PROMPT:
Return each entry below exactly. Skip the images.

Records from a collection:
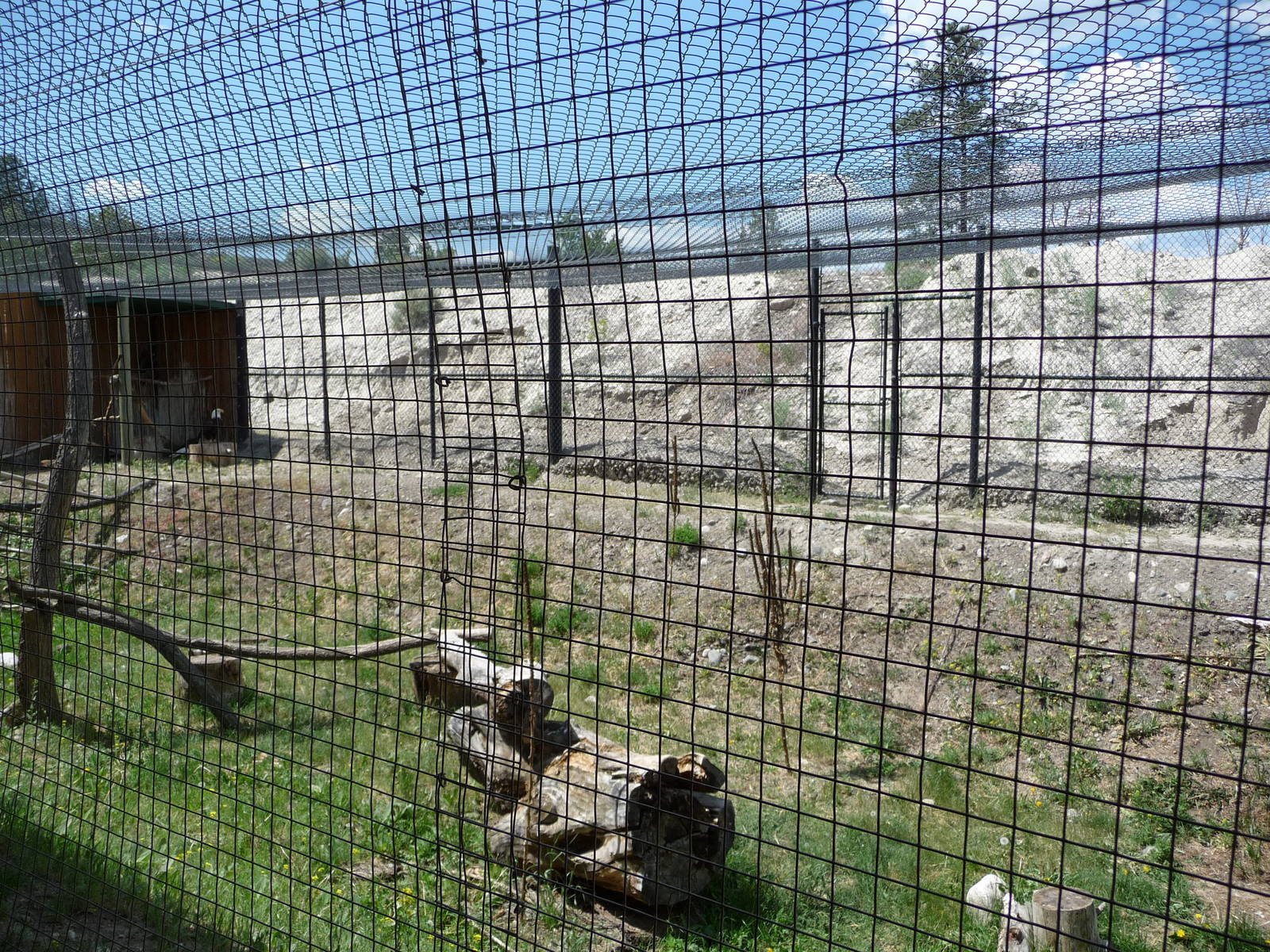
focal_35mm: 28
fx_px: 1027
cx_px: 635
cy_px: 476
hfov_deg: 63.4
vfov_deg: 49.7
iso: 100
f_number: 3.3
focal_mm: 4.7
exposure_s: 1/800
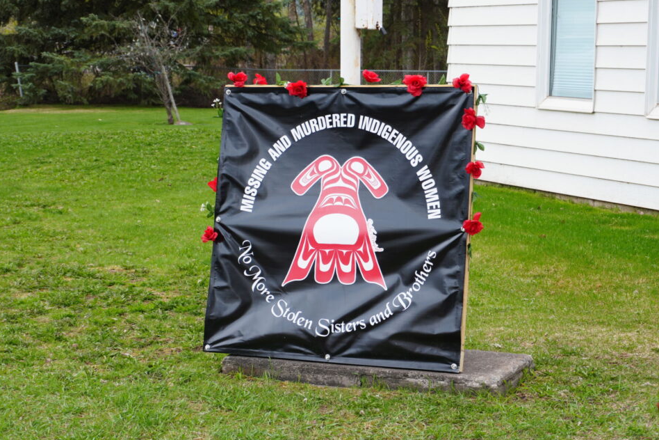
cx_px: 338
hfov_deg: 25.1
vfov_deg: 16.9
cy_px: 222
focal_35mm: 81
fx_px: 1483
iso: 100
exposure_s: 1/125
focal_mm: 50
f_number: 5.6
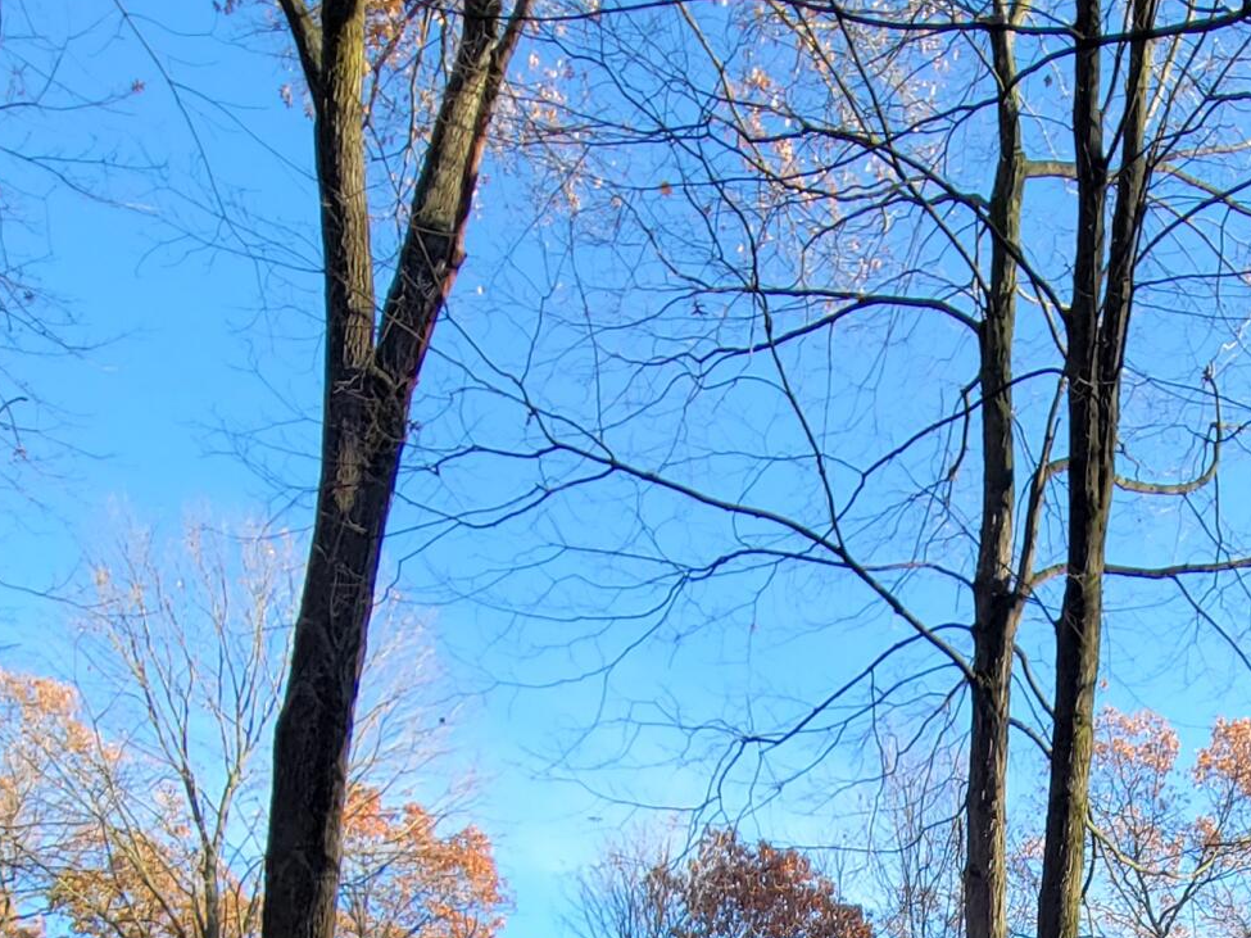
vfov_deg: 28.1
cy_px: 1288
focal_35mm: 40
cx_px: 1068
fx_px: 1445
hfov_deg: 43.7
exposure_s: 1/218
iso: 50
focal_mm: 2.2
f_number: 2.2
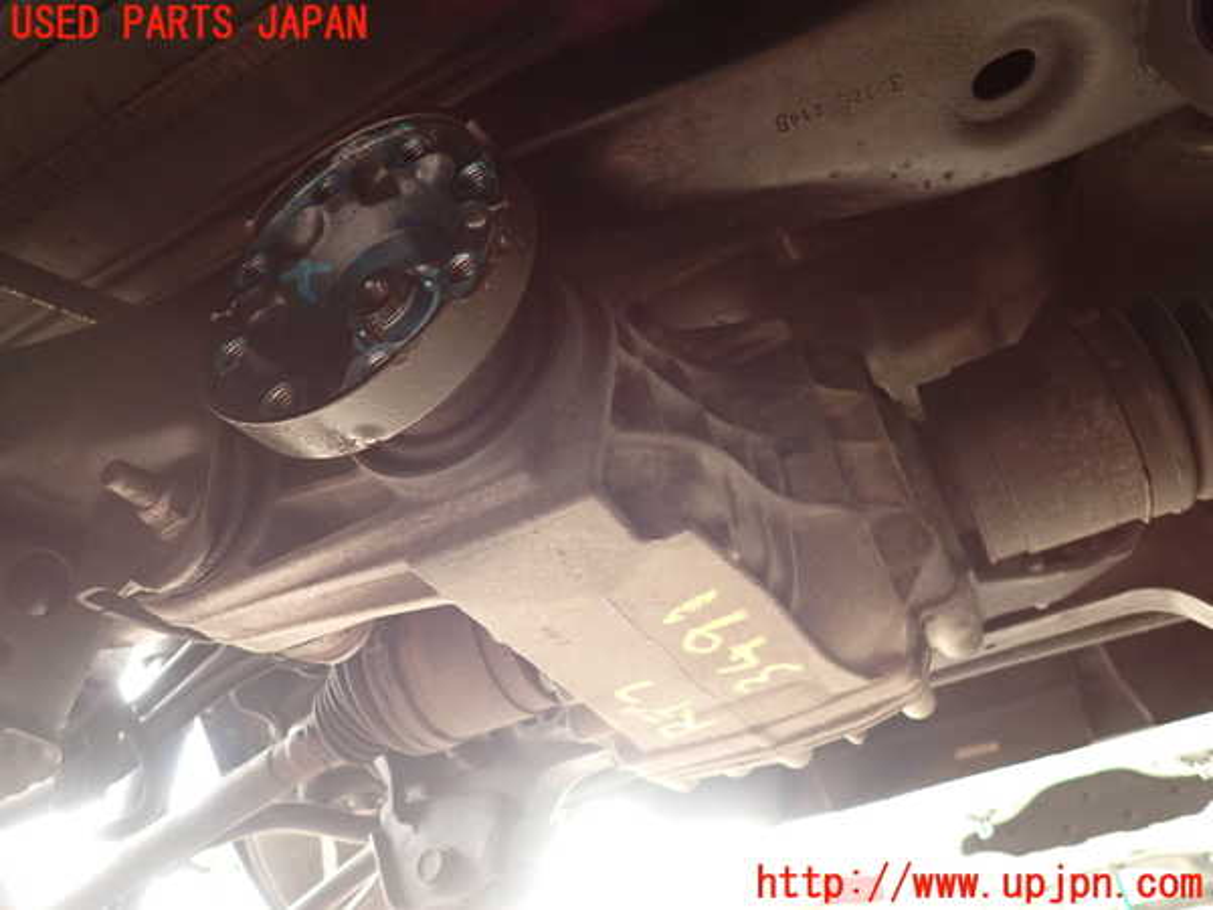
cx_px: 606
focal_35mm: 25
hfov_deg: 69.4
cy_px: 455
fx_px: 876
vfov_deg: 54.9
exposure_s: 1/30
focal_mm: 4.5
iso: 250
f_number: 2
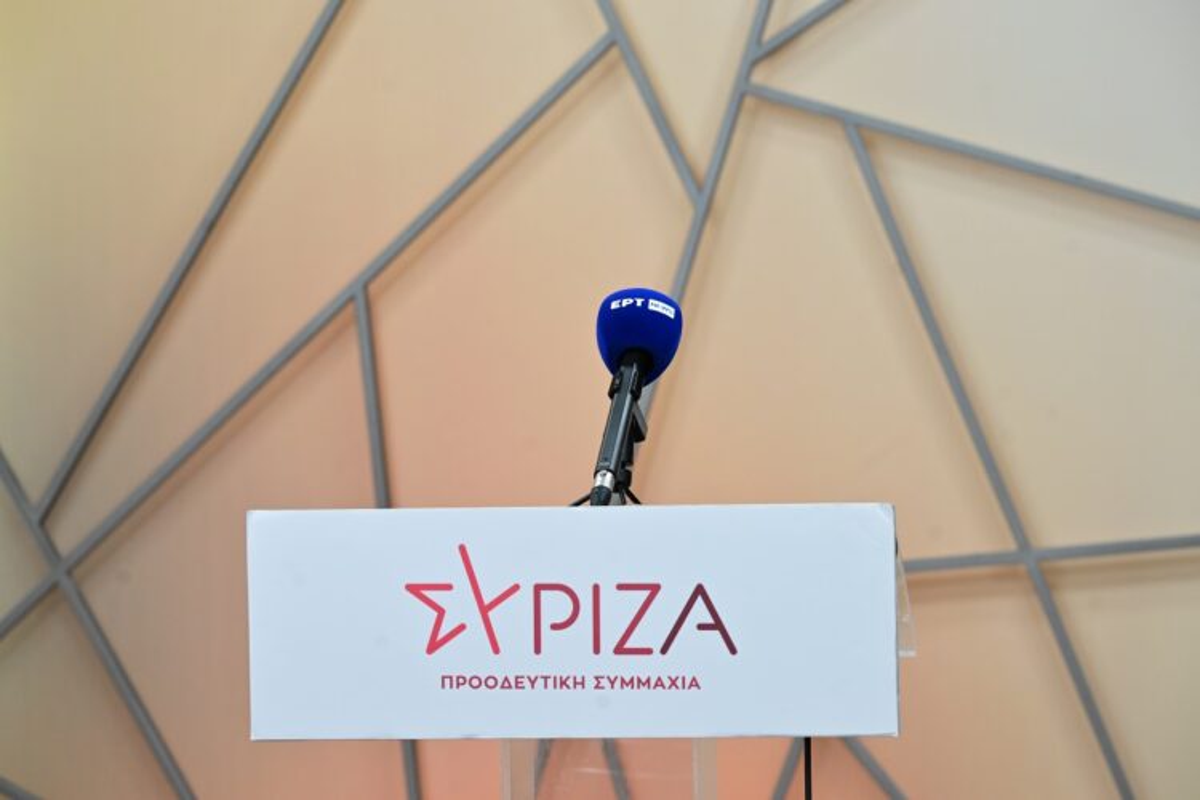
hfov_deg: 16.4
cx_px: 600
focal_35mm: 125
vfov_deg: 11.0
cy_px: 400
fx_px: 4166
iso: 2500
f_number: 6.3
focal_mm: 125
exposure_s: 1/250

RESULT FOR THIS TASK:
focal_35mm: 28
fx_px: 1027
cx_px: 635
cy_px: 476
hfov_deg: 63.4
vfov_deg: 49.7
iso: 100
f_number: 3.3
focal_mm: 4.7
exposure_s: 1/800
cx_px: 338
hfov_deg: 25.1
vfov_deg: 16.9
cy_px: 222
focal_35mm: 81
fx_px: 1483
iso: 100
exposure_s: 1/125
focal_mm: 50
f_number: 5.6
vfov_deg: 28.1
cy_px: 1288
focal_35mm: 40
cx_px: 1068
fx_px: 1445
hfov_deg: 43.7
exposure_s: 1/218
iso: 50
focal_mm: 2.2
f_number: 2.2
cx_px: 606
focal_35mm: 25
hfov_deg: 69.4
cy_px: 455
fx_px: 876
vfov_deg: 54.9
exposure_s: 1/30
focal_mm: 4.5
iso: 250
f_number: 2
hfov_deg: 16.4
cx_px: 600
focal_35mm: 125
vfov_deg: 11.0
cy_px: 400
fx_px: 4166
iso: 2500
f_number: 6.3
focal_mm: 125
exposure_s: 1/250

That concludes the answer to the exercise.